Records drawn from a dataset
'''

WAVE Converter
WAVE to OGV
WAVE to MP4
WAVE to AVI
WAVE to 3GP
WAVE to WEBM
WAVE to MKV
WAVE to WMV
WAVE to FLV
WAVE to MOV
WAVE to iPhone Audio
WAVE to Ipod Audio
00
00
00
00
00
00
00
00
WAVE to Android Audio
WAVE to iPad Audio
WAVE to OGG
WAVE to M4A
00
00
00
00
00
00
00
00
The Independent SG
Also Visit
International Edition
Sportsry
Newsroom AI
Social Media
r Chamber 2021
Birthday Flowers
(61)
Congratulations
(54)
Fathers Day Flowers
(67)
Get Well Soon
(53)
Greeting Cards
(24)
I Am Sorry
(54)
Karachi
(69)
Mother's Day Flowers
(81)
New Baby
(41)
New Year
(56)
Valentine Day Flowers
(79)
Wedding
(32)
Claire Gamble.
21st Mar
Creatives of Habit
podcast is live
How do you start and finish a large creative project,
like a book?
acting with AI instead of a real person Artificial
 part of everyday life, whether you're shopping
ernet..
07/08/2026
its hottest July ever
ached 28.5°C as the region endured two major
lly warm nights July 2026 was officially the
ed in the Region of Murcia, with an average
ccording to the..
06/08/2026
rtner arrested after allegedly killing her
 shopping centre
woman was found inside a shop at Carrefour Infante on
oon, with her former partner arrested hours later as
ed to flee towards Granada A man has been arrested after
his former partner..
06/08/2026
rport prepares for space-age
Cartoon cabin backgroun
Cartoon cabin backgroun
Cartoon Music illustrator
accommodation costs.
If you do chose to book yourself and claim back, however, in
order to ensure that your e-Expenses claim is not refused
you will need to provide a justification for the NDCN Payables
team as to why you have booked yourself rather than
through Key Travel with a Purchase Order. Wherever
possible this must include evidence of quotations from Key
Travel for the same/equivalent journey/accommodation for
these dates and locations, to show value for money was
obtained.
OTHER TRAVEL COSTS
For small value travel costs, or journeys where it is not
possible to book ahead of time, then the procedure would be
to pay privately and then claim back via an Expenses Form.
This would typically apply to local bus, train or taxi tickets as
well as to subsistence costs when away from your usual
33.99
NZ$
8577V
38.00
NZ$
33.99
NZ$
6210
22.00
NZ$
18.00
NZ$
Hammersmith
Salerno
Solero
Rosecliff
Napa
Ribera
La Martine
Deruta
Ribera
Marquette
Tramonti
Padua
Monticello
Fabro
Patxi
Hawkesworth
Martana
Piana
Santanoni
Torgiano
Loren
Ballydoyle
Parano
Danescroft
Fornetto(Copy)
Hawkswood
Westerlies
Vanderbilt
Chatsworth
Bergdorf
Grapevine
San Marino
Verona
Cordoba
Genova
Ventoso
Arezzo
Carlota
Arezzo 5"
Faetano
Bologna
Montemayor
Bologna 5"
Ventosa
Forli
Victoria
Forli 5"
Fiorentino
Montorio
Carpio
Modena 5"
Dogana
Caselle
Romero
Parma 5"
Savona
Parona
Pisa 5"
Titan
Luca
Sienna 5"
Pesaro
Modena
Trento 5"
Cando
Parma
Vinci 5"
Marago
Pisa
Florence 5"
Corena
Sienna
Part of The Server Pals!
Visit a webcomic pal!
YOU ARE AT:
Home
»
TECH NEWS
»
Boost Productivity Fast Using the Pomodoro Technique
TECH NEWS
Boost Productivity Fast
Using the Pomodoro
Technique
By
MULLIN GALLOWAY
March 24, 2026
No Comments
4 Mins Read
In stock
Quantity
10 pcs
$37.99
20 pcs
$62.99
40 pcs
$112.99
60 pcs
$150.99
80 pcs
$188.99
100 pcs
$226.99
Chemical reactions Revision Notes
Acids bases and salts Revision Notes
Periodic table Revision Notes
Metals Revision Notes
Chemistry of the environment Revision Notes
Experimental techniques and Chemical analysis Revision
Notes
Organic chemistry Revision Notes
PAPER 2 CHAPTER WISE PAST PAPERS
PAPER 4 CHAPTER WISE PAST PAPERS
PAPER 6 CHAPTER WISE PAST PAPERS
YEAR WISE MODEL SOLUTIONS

'''

_TASK TO COMPLETE_
Please return the records above in their exact form.

_RESPONSE FOR THIS EXERCISE_
WAVE Converter
WAVE to OGV
WAVE to MP4
WAVE to AVI
WAVE to 3GP
WAVE to WEBM
WAVE to MKV
WAVE to WMV
WAVE to FLV
WAVE to MOV
WAVE to iPhone Audio
WAVE to Ipod Audio
00
00
00
00
00
00
00
00
WAVE to Android Audio
WAVE to iPad Audio
WAVE to OGG
WAVE to M4A
00
00
00
00
00
00
00
00
The Independent SG
Also Visit
International Edition
Sportsry
Newsroom AI
Social Media
r Chamber 2021
Birthday Flowers
(61)
Congratulations
(54)
Fathers Day Flowers
(67)
Get Well Soon
(53)
Greeting Cards
(24)
I Am Sorry
(54)
Karachi
(69)
Mother's Day Flowers
(81)
New Baby
(41)
New Year
(56)
Valentine Day Flowers
(79)
Wedding
(32)
Claire Gamble.
21st Mar
Creatives of Habit
podcast is live
How do you start and finish a large creative project,
like a book?
acting with AI instead of a real person Artificial
 part of everyday life, whether you're shopping
ernet..
07/08/2026
its hottest July ever
ached 28.5°C as the region endured two major
lly warm nights July 2026 was officially the
ed in the Region of Murcia, with an average
ccording to the..
06/08/2026
rtner arrested after allegedly killing her
 shopping centre
woman was found inside a shop at Carrefour Infante on
oon, with her former partner arrested hours later as
ed to flee towards Granada A man has been arrested after
his former partner..
06/08/2026
rport prepares for space-age
Cartoon cabin backgroun
Cartoon cabin backgroun
Cartoon Music illustrator
accommodation costs.
If you do chose to book yourself and claim back, however, in
order to ensure that your e-Expenses claim is not refused
you will need to provide a justification for the NDCN Payables
team as to why you have booked yourself rather than
through Key Travel with a Purchase Order. Wherever
possible this must include evidence of quotations from Key
Travel for the same/equivalent journey/accommodation for
these dates and locations, to show value for money was
obtained.
OTHER TRAVEL COSTS
For small value travel costs, or journeys where it is not
possible to book ahead of time, then the procedure would be
to pay privately and then claim back via an Expenses Form.
This would typically apply to local bus, train or taxi tickets as
well as to subsistence costs when away from your usual
33.99
NZ$
8577V
38.00
NZ$
33.99
NZ$
6210
22.00
NZ$
18.00
NZ$
Hammersmith
Salerno
Solero
Rosecliff
Napa
Ribera
La Martine
Deruta
Ribera
Marquette
Tramonti
Padua
Monticello
Fabro
Patxi
Hawkesworth
Martana
Piana
Santanoni
Torgiano
Loren
Ballydoyle
Parano
Danescroft
Fornetto(Copy)
Hawkswood
Westerlies
Vanderbilt
Chatsworth
Bergdorf
Grapevine
San Marino
Verona
Cordoba
Genova
Ventoso
Arezzo
Carlota
Arezzo 5"
Faetano
Bologna
Montemayor
Bologna 5"
Ventosa
Forli
Victoria
Forli 5"
Fiorentino
Montorio
Carpio
Modena 5"
Dogana
Caselle
Romero
Parma 5"
Savona
Parona
Pisa 5"
Titan
Luca
Sienna 5"
Pesaro
Modena
Trento 5"
Cando
Parma
Vinci 5"
Marago
Pisa
Florence 5"
Corena
Sienna
Part of The Server Pals!
Visit a webcomic pal!
YOU ARE AT:
Home
»
TECH NEWS
»
Boost Productivity Fast Using the Pomodoro Technique
TECH NEWS
Boost Productivity Fast
Using the Pomodoro
Technique
By
MULLIN GALLOWAY
March 24, 2026
No Comments
4 Mins Read
In stock
Quantity
10 pcs
$37.99
20 pcs
$62.99
40 pcs
$112.99
60 pcs
$150.99
80 pcs
$188.99
100 pcs
$226.99
Chemical reactions Revision Notes
Acids bases and salts Revision Notes
Periodic table Revision Notes
Metals Revision Notes
Chemistry of the environment Revision Notes
Experimental techniques and Chemical analysis Revision
Notes
Organic chemistry Revision Notes
PAPER 2 CHAPTER WISE PAST PAPERS
PAPER 4 CHAPTER WISE PAST PAPERS
PAPER 6 CHAPTER WISE PAST PAPERS
YEAR WISE MODEL SOLUTIONS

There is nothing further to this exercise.